Rewrite the lines between the one holding "los 39 millones que la Dirección General de" and the one holding "materia de carreteras, lo", inclusive, substituting "Ejecutivo" for "Gobierno" and keeping everything else the same.

[Saved data entries]
<<<<

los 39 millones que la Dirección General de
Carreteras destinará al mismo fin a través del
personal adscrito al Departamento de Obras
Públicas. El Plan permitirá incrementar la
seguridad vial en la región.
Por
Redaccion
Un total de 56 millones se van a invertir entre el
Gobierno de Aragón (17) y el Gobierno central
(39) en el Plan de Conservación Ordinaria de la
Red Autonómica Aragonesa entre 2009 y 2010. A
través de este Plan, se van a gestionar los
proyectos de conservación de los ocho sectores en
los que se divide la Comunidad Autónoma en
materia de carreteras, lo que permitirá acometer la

>>>>
<<<<

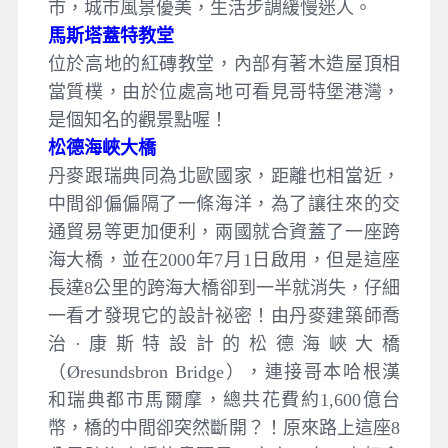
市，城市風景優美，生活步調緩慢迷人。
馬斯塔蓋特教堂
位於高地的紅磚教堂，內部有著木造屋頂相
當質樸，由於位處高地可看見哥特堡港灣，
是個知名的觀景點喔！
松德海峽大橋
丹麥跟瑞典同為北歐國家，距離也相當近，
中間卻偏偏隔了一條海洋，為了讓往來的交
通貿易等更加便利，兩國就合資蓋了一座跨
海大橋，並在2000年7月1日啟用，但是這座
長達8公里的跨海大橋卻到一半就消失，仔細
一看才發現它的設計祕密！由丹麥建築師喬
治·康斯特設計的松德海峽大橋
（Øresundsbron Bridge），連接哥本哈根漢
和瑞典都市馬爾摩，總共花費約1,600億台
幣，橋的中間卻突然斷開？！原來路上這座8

>>>>

Task answer ::
los 39 millones que la Dirección General de
Carreteras destinará al mismo fin a través del
personal adscrito al Departamento de Obras
Públicas. El Plan permitirá incrementar la
seguridad vial en la región.
Por
Redaccion
Un total de 56 millones se van a invertir entre el
Ejecutivo de Aragón (17) y el Ejecutivo central
(39) en el Plan de Conservación Ordinaria de la
Red Autonómica Aragonesa entre 2009 y 2010. A
través de este Plan, se van a gestionar los
proyectos de conservación de los ocho sectores en
los que se divide la Comunidad Autónoma en
materia de carreteras, lo que permitirá acometer la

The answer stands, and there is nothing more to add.